Monday, June 12, 2017

What's In A Name

I'm going to step off the techno-socialist soapbox I've been using for the past few months.  Instead, I'm going to put on my old marketing gloves, open up the sales toolkit and do a product tear down.  Though, not really.  What I want to tear down is the launch of a product, not the product itself.

The item in question is the new Apple HomePod, announced last week at Apple's World Wide Developer's Conference (WWDC).  The HomePod is a package of tech that is roughly the size of that urn your grandmother keeps on the mantle.  The one full of your grandfather's ashes.  Only this one may be full of something else.  Something smellier.



Market Forces


The smell arises from the market confusion around the HomePod.  Most of the language that I've seen from Apple around this product appears to revolve around the idea that,


It isn't about Siri and home control and automation and lighting and grocery lists and sending messages.  It may be able to do (some of) those things, but the focus is on the music first.  They want to take on Sonos-style connected speakers for sound quality and then add Siri as a bonus.

That may be what Apple wants to focus on, but not the media.  None of the tech blogs or other media outlets latched on to the sound quality.  Sure, they mentioned it, but that was not the focus of their articles.  Instead, they all started to compare it to the Amazon Echo and the Google Home products.  Here's a selected list:

  • CNet - HomePod, Apple's $349 Siri-enabled speaker, hits in December
    • The focus in on Siri first, then the speaker.
  • Time - Apple Finally Unveiled its Amazon Echo Rival
    • There is one, buried in the second paragraph, about positioning this as a speaker first.  Most of the article is about Siri competing with Echo and Google Home.
  • CNN Money - Apple unveils an Amazon Echo competitor
    • This one is about how Apple is going to take on Echo and Home through sound quality.
  • The Verge - Apple announces HomePod speaker to take on Sonos
    • They followed Apple's playbook.  Close to the only one.

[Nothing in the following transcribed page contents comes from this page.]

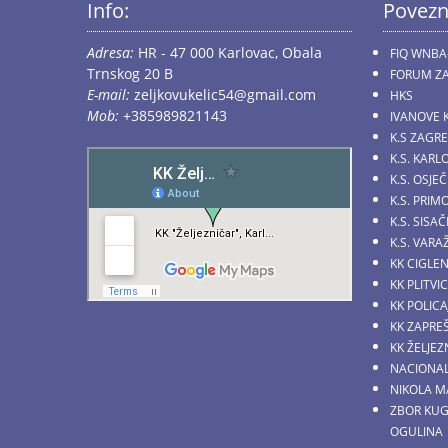
Info:
Povezn
Adresa:
HR - 47 000 Karlovac, Obala
FIQ WNBA
Trnskog 20 B
FORUM ZA
E-mail:
zeljkovukelic54@gmail.com
HKS
Mob:
+385989821143
IVANOVE 
K.S ZAGR
K.S. KARL
K.S. OSJE
K.S. PRI
K.S. SIS
K.S. VARA
KK CIGLE
KK PLITVI
KK POLICA
KK ZAPRE
KK ŽELJE
NACIONAL
NIKOLA M
ZBOR KU
OGULINA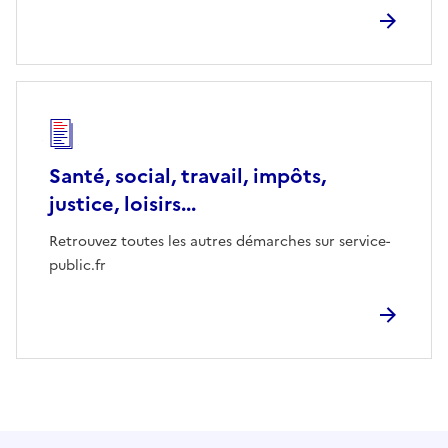
Santé, social, travail, impôts,
justice, loisirs...
Retrouvez toutes les autres démarches sur service-
public.fr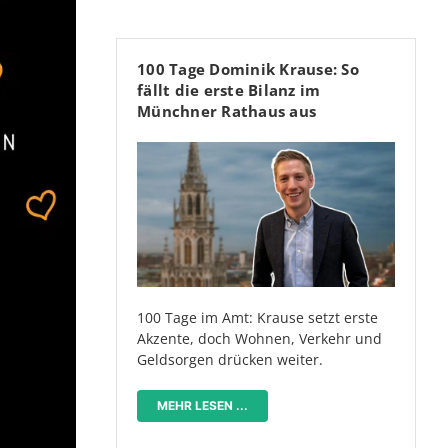
100 Tage Dominik Krause: So
fällt die erste Bilanz im
Münchner Rathaus aus
100 Tage im Amt: Krause setzt erste
Akzente, doch Wohnen, Verkehr und
Geldsorgen drücken weiter.
MEHR LESEN ...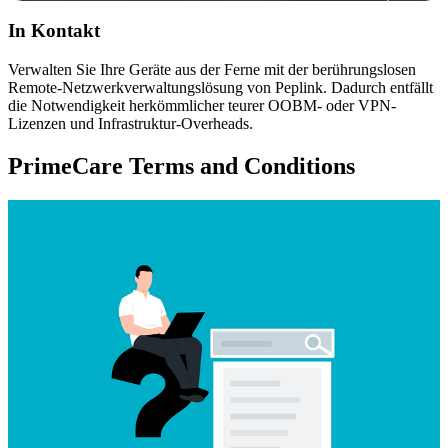
In Kontakt
Verwalten Sie Ihre Geräte aus der Ferne mit der berührungslosen
Remote-Netzwerkverwaltungslösung von Peplink. Dadurch entfällt
die Notwendigkeit herkömmlicher teurer OOBM- oder VPN-
Lizenzen und Infrastruktur-Overheads.
PrimeCare Terms and Conditions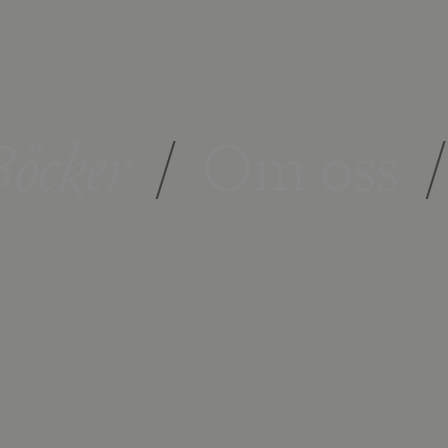
öcker
/
Om oss
/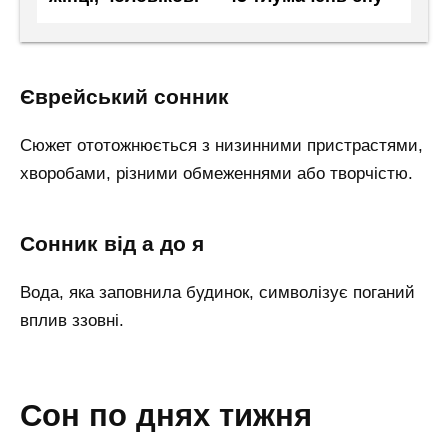
єврейський сонник
Сюжет ототожнюється з низинними пристрастями,
хворобами, різними обмеженнями або творчістю.
сонник від а до я
Вода, яка заповнила будинок, символізує поганий
вплив ззовні.
сон по днях тижня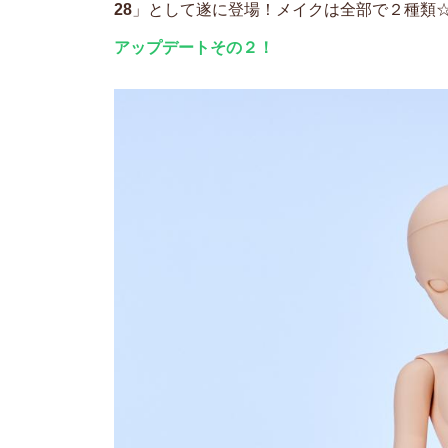
28
」として遂に登場！メイクは全部で２種類
アップデートその２！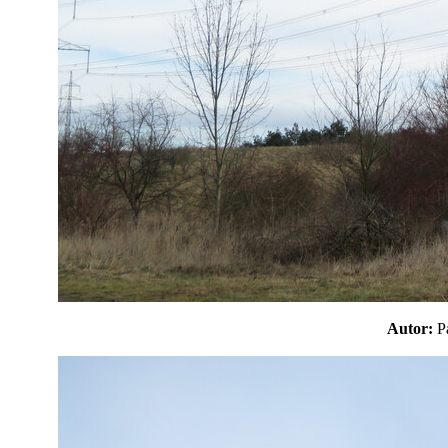
Autor: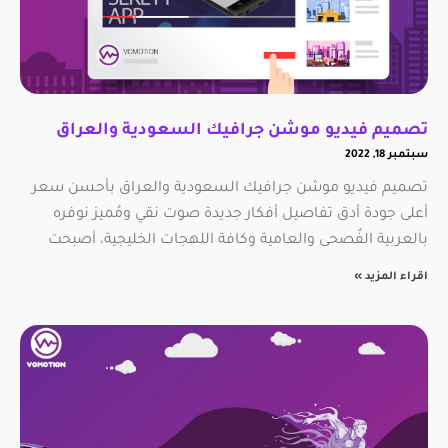
تصميم فيديو موشن جرافيك السعودية والعراق
سبتمبر 18, 2022
تصميم فيديو موشن جرافيك السعودية والعراق بأحسن سعر
أعلى جودة أدق تفاصيل أفكار جديدة صوت نقي ومُميز نوفره
بالعربية الفُصحى والعامية وكافة اللهجات الخليجية، أصبحت
اقراء المزيد »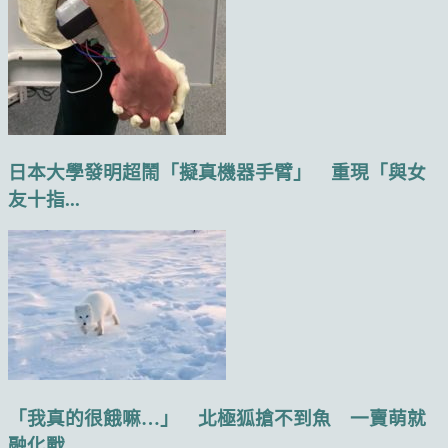
日本大學發明超鬧「擬真機器手臂」 重現「與女
友十指...
「我真的很餓嘛…」 北極狐搶不到魚 一賣萌就
融化戰...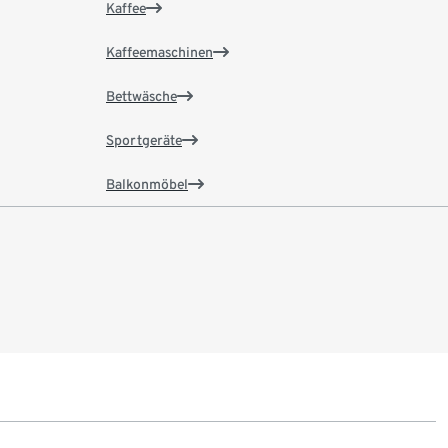
Kaffee
Kaffeemaschinen
Bettwäsche
Sportgeräte
Balkonmöbel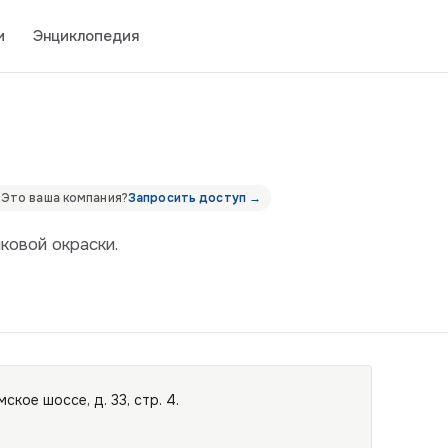
и
Энциклопедия
Это ваша компания?
Запросить доступ →
овой окраски.
кое шоссе, д. 33, стр. 4.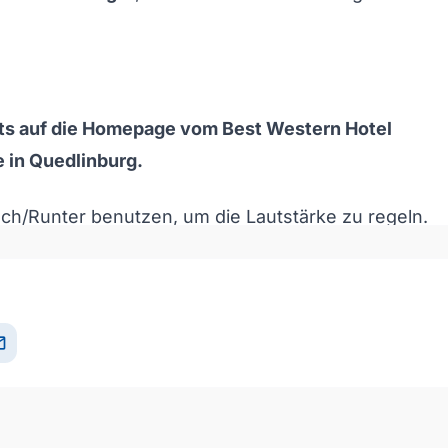
s auf die Homepage vom Best Western Hotel
 in Quedlinburg.
och/Runter benutzen, um die Lautstärke zu regeln.
il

So, from where does this confusion stem?  In my mind, from three basic areas: The Name, the Sound and the Price.


The Name


'HomePod.'  It's not a bad name, better than SiriVase or TweetUrn (both my top-of-head creations).  It is supposed to evoke the iPod and the success of that product.  Instead of music for an (i)ndividual, this is music for a home.  It fits in the Apple music product ecosystem and naming conventions.  All Good.

But that's not what people heard.  They heard 'home' first and 'pod' second (because of course!).  And 'home' at Apple has been associated recently with another ecosystem project: HomeKit.  This is Apple's platform for the connected home.  HomeKit is a communication platform, licencing platform and User Interface platform (so many platforms) that Apple has been working on since 2014.  They have not made many products of their own that work with HomeKit (Apple TV, the newer iPhones/iPads, and that's about it), relying instead on other manufacturers to make products that meet their specs.

When the media heard 'HomePod', they did not hear an iPod for the home, they heard a pod for connecting to HomeKit.

The Sound


The second point of confusion comes from the Key Selling Point (KSP).  Every product has one and a lot of research goes into making sure that there is a market for it.  That there is a key demographic, one with disposable income, that wants what is being sold.

For the HomePod, this is Sound Quality.  Not Siri.  The press wants it to be Siri because the Siri/Alexa/OK Google (and poor Cortana) story is more compelling that then Apple/Sonos/Bose story.  Why?  Because quality sound died with Napster.

That was when the MP3 became a bit deal.  Highly compressed, easily shared music files.  The quality was 'good enough' for most people and so died high quality sound.  For Apple to come back and say, 'Hey! We're going to fix sound!" at this late date is not only disingenuous (after all, the iPod was a key player in making MP3s popular), but also misguided.  People don't care about sound quality.

They do care about an accurate, helpful digital assistant.  If it sounds good, then that's a bonus, but the assistant needs to be good first.  Not the speaker.


The Price


So... when I say that no one cares about sound quality, I might have lied a little bit.  There are people who care.  They care a lot.  They buy expensive headphones.  They buy outboard DACs for their phones.  They download FLAC files and fill their homes with tens of thousands of dollars of gear.

They do not spend $349 on a speaker and call it good.

On the other side of the coin, those that do not participate in the above activities are perfectly happy with a $99 Bluetooth speaker and if they want to make it 'smart', then they add an Echo Dot and drop the mic.

They do not spend $349 on a speaker and call it good.

Who does?  Apple fans.  They exist and they will buy the first production run.  Beyond that, I predict that this will languish on shelves.